A refrigerator works between `4^(@)C` and `30^(@)C`. It is required to remove `600 calories` of heat every second in order to keep the temperature of the refrigerator space constant.The power required is (Take `1calorie= 4.2 J`)

To solve the problem, we need to find the power required by the refrigerator that operates between two temperatures and removes a specific amount of heat. Here’s a step-by-step solution: ### Step 1: Convert temperatures to Kelvin The temperatures given are: - \( T_H = 30^\circ C \) - \( T_L = 4^\circ C \) To convert Celsius to Kelvin, we use the formula: \[ T(K) = T(°C) + 273 \] Calculating: \[ T_H = 30 + 273 = 303 \, K \] \[ T_L = 4 + 273 = 277 \, K \] ### Step 2: Identify the heat removal rate The refrigerator is required to remove \( Q_L = 600 \, \text{calories} \) of heat every second.

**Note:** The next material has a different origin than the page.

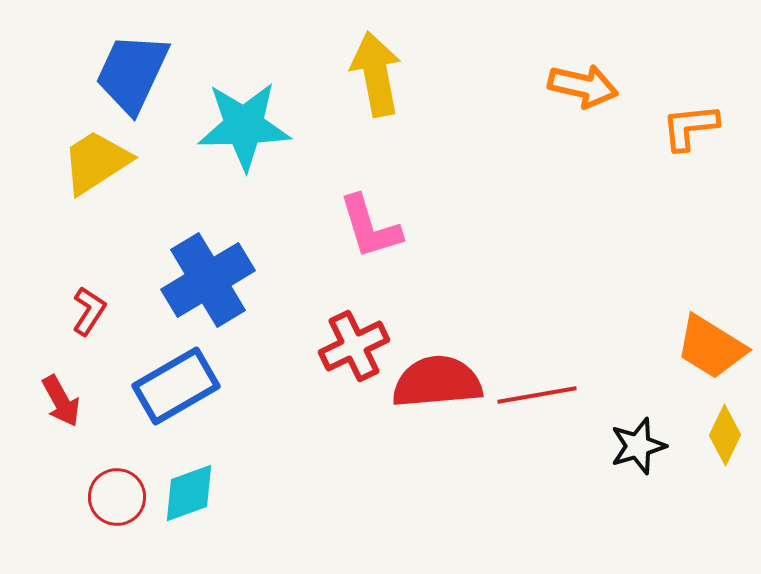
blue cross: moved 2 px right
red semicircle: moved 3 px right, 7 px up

We need to convert this to joules using the conversion factor \( 1 \, \text{calorie} = 4.2 \, \text{J} \): \[ Q_L = 600 \, \text{calories} \times 4.2 \, \text{J/calorie} = 2520 \, \text{J} \] ### Step 3: Use the Coefficient of Performance (COP) formula The Coefficient of Performance (COP) for a refrigerator is given by: \[ COP = \frac{Q_L}{P} \] where \( P \) is the power required. Also, the COP can be expressed in terms of the temperatures: \[ COP = \frac{T_L}{T_H - T_L} \] ### Step 4: Set the two expressions for COP equal From the two expressions for COP, we have: \[ \frac{Q_L}{P} = \frac{T_L}{T_H - T_L} \] ### Step 5: Rearranging the equation to find power Rearranging the equation gives: \[ P = \frac{Q_L \cdot (T_H - T_L)}{T_L} \] ### Step 6: Substitute the values Substituting the values we have: - \( Q_L = 2520 \, \text{J} \) - \( T_H = 303 \, K \) - \( T_L = 277 \, K \) Calculating \( T_H - T_L \): \[ T_H - T_L = 303 - 277 = 26 \, K \] Now substituting into the power equation: \[ P = \frac{2520 \, \text{J} \cdot 26 \, K}{277 \, K} \] Calculating: \[ P = \frac{65520 \, \text{J}}{277} \approx 236.5 \, \text{W} \] ### Final Answer The power required is approximately \( 236.5 \, \text{W} \).